Территориальные, региональные различия очень важны. Учёный показывает, как в зависимости от конкретных условий одно и то же сельскохозяйственное и промышленное решение может обернуться и благом, и губительным фактором. Иногда дальше разговоров дело не заходит. Так, мы ещё в XVI веке могли бы лишиться чуда Венеции – победи тогда точка зрения Альвизе Корнаро, учёного жителя города в лагуне, который желал осушить её и превратить в пашню. Проект, озаглавленный им «Самое здравое предвидение», предназначался к тому, чтобы уберечь Венецию от голода в случае вражеской осады. Предвидение Корнаро так и не нашло понимания у его сограждан, а для потомков сохранился уникальный город.
Радкау указывает на любопытные закономерности. В долгосрочной перспективе сбережению природы лучше служит не романтика, а прагматика – так, одними из первых о сохранении и возобновлении природных ресурсов задумались охотники, ныне нещадно критикуемые «зелёными». А в Японии хоть и установился издавна культ местной природы, но был он скорее производным от жёстких условий, в которых всегда находилась островная империя с хрупкой горной экологией.
Так или иначе, до XVIII века окультуривание природы развивалось экстенсивно, и народонаселения было столько, сколько могла прокормить та или иная экосистема. Но чем увереннее вступало в свои права Просвещение, тем больше людская деятельность по освоению природы напоминала покорение. Одним из важнейших факторов стало повсеместное распространение картофеля – сытного и неприхотливого продукта, о котором писали с ликованием: «Он даёт нам мужество и надежду пережить неурожайные годы».
Но не только картофелю радовались люди. Тогда же стала расти и популярность сахара, а тростниковые плантации угрожали стать бичом Европы – но их успели выдворить в «страны третьего мира», где из-за любви европейцев к сладкому в итоге и были уничтожены огромные лесные массивы: тростник заполонял собою всё и не давал вырубленному лесу восстановиться.

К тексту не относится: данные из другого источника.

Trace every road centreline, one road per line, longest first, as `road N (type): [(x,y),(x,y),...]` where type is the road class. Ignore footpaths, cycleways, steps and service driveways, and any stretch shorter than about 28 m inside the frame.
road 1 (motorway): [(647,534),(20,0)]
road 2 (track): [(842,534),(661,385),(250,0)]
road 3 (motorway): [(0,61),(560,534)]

Был, впрочем, и очень давний фактор интенсификации сельского хозяйства, общий для всей Европы: это навоз. «Где навоз, там и Христос» – это не богохульство и не грубая шутка, а правило жизни германских крестьян (Wo Mistus, da Christus). «В революционном 1848 году один крестьянин в Падерборне высек над воротами своего дома надпись: «Хочешь быть набожным христианином, так оставайся на своём навозе, оставь дурака петь о свободе, удобрение – прежде всего». Примерно в это же время «испытания, проведённые на солдатах раштаттского гарнизона, показали, что их фекалии поставляют достаточно удобрений, чтобы вырастить необходимое для их пропитания зерно» – практически замкнутый цикл производства!
Шутки шутками, но с XIX века Европа и впрямь всё более лихорадочно ищет способы избежать истощения почв и лесов, борется с загрязнением вод и воздуха. Пределы природы оказались неожиданно близкими, и чтобы их раздвинуть требовался не гадательный, а научный подход. Так, «с 1888 года смертность в немецких городах впервые стала ниже уровня смертности в сельской местности» – и этот факт германские гигиенисты не преминули поставить себе в заслугу.
Что до России, её в книге Радкау очень мало. Он признаёт блестящие заслуги русского почвоведения, но полагает, что это направление научной мысли ныне в России захирело. Тем не менее во вступительном слове, написанном специально для русского издания, он намечает несколько сфер исследования, где, с его точки зрения, мы могли бы добиться значительных результатов. Это опять же почвоведение (неслучайно в мировой науке «многие типы почв имеют русские наименования»), лесоводство, гидростроительные проекты, охота, общинная земля, акклиматизация культур.
Радкау – оптимист и прагматик, но в конце книги он не забывает предостеречь всех читателей: «Экологическая история учит многому, но один из её уроков особенно впечатляет: именно великие решения определённых экологических проблем раз за разом создают наиболее коварные новые проблемы».